SeaBreeze, you get drop downs in FireFox, the main address
bar has a drop-down that shows all of the recent places that
you visited, that is always there.

There is also a search facility with another drop-down menu
if you want to use it, you can search the net or your own
computer with it.

I attach a picture about the search place.

Mike.


----------



## Ken N Tx (Feb 4, 2017)

This is how my Browser looks...It has just about everything that I need at the click of the mouse..I also have it set to when I exit the browser, all my history is deleted. I have Ad Block and Ghostry plug ins installed. I have Bing Search as my choice of Search Engine.
Youtube and other websites are stored in "Bookmarks drop down menu"
.


----------



## kburra (Feb 4, 2017)

Don M. said:


> Perhaps the best, and safest place to download Software is CNET.  Here is their "Browser" download page.
> 
> http://download.cnet.com/s/browsers/windows/



Yikes no no no,CNET is the worse place to download anything,unless you are careful and use all the opt out options when installing from there...Google "Is CNET safe" for more proof>>>the best place to download anything is   https://ninite.com/  all you get is the install EXE and NOTHING else,no Babylon Toolbar or trial programs attached or any other rubbish...please don`t use CNET .Com!!


----------



## SeaBreeze (Feb 6, 2017)

Thanks again to everyone for your advice! :thanks:  I just downloaded Firefox from their own website https://www.mozilla.org/en-US/firefox/new/, and so far am very happy with it.  I don't have the problem with viewing videos like I did with the IE11.  Also, I was able to load my Norton Safe Search toolbar there, Edge browser would not allow that.  I also have the bookmarks dropdown menu like Ken was good enough to show me in his screenshot, and I love having that so visible like in IE. :happy:


----------



## Wilberforce (Feb 6, 2017)

Well I have the black boxes too but have no clue what you are all talking about..Edge.Firefox??? Totally beyond me. I use Google to look on the net and I have Norton for protection..so how do I get past the black boxes please.
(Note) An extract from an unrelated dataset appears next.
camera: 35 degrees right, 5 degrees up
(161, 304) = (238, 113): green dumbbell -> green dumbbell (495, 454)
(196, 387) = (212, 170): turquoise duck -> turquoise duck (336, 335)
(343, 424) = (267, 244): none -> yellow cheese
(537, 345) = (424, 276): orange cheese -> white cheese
Please bear in mind I am useless on a computer .


----------



## kburra (Feb 6, 2017)

Edge,Internet Explorer,Chrome,Firefox are Web Browsers what you use to access the Internet this site included...GOOGLE is a search engine used by those browsers if wish...to know what browser you use when on this site for instance,at the top click Help/About......will tell you......can post back and tell us if wish...or can go to the link provided and download Firefox Browser,and once installed  use it to access the Net,can always use your present broser if don`t like it...good luck
https://www.mozilla.org/en-US/firefox/new/


----------



## Ken N Tx (Feb 7, 2017)

SeaBreeze said:


> Thanks again to everyone for your advice! :thanks:  I just downloaded Firefox from their own website https://www.mozilla.org/en-US/firefox/new/, and so far am very happy with it.  I don't have the problem with viewing videos like I did with the IE11.  Also, I was able to load my Norton Safe Search toolbar there, Edge browser would not allow that.  I also have the bookmarks dropdown menu like Ken was good enough to show me in his screenshot, and I love having that so visible like in IE. :happy:



Enjoy....It may take a little to get used to it..


----------



## SeaBreeze (Feb 7, 2017)

Ken N Tx said:


> Enjoy....It may take a little to get used to it..
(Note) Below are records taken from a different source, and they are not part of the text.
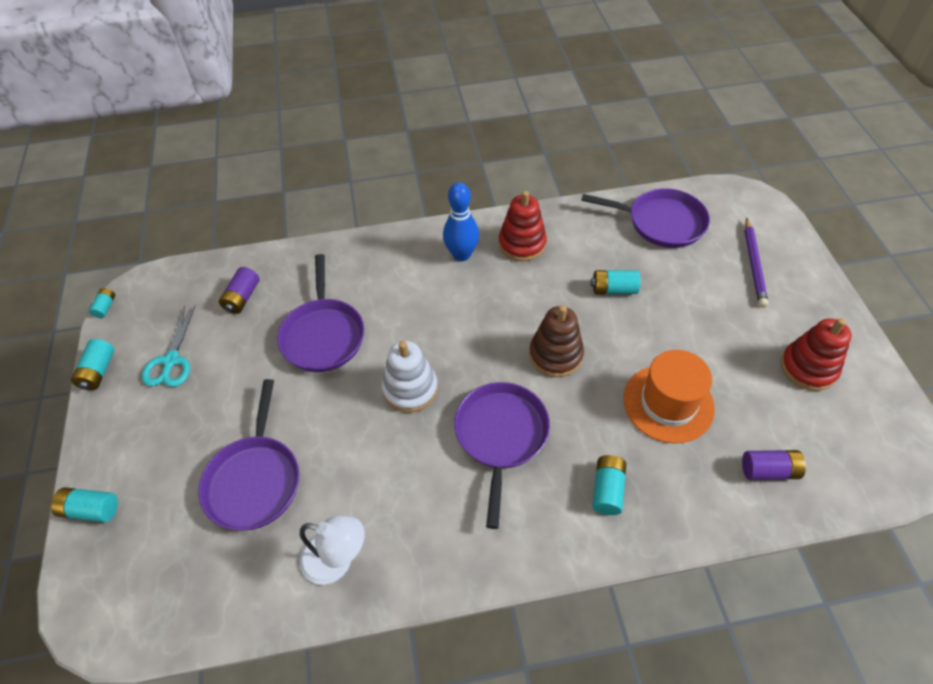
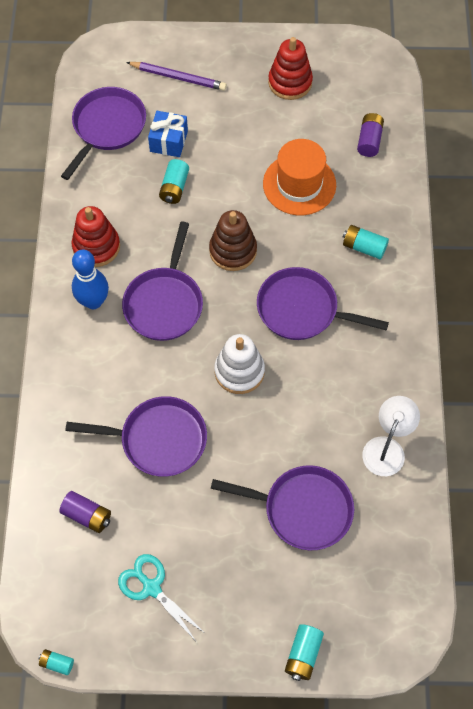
camera: 80 degrees left, 10 degrees up
(98, 371) = (145, 663): turquoise battery -> none
(171, 361) = (151, 587): turquoise scissors -> turquoise scissors turned 150 degrees counterclockwise
(475, 309) = (164, 303): none -> purple pan
(668, 273) = (169, 141): none -> blue gift

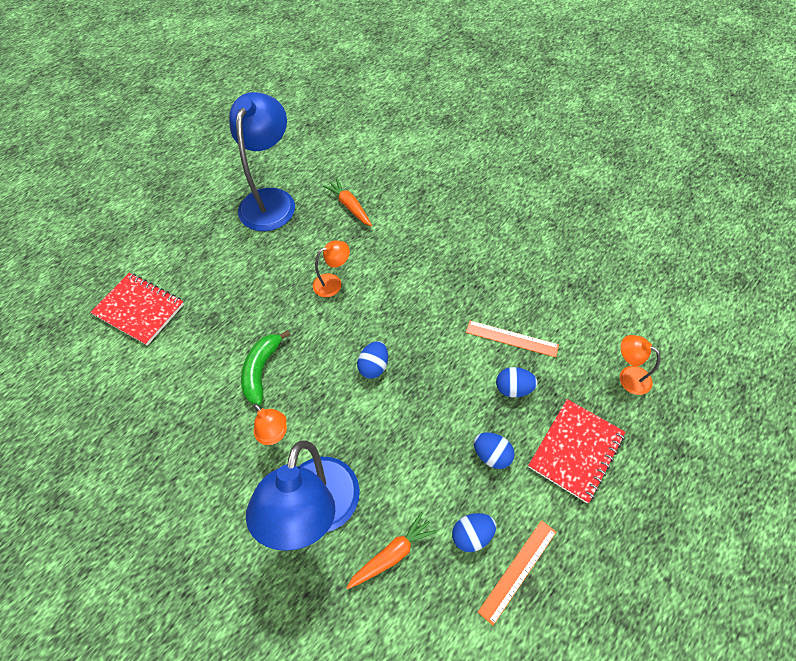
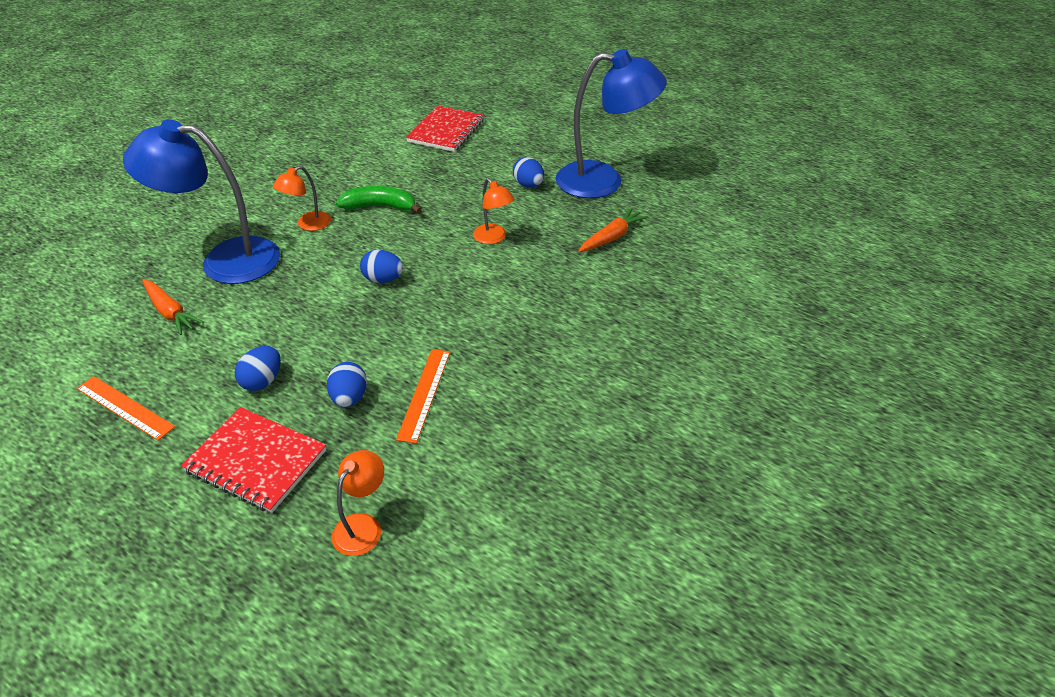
camera: 80 degrees right, 15 degrees down
(472, 535) = (174, 369): blue egg -> blue egg (528, 185)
Thanks Ken, I'm enjoying it already.  Much friendlier and less restrictive like Edge is.


----------



## Wilberforce (Feb 7, 2017)

I can't find a help/about button at the top


----------



## kburra (Feb 7, 2017)

Jeannine said:


> I can't find a help/about button at the top



Click this link:   http://www.whatsmybrowser.org/


----------



## Wilberforce (Feb 7, 2017)

Thank you, it seems I am using Internet Explorer 11


----------



## SeaBreeze (Feb 8, 2017)

Update:  Logged on with IE11 today and I can view the videos just fine again, so I figure it was some kind of a glitch with Internet Explorer.  I'm still going to continue using Firefox though, IE did have some other issues too.


----------



## NancyNGA (Feb 23, 2017)

The  videos seem to be working again for me with IE11.  Don't know when it started because I've been using Edge lately.   Anyone else?

(I know, I should change browsers, and I will, eventually, but I'm downloading some stuff right now that I want to take care of first.)

Oops.  Sorry I didn't see your post SeaBreeze.  It took me a long time just to find this old thread.  Ha!


----------



## SeaBreeze (Feb 23, 2017)

I noticed the change with IE when I posted the above post on Feb. 8th.  Don't know what the problem was before that, but it's gone.


----------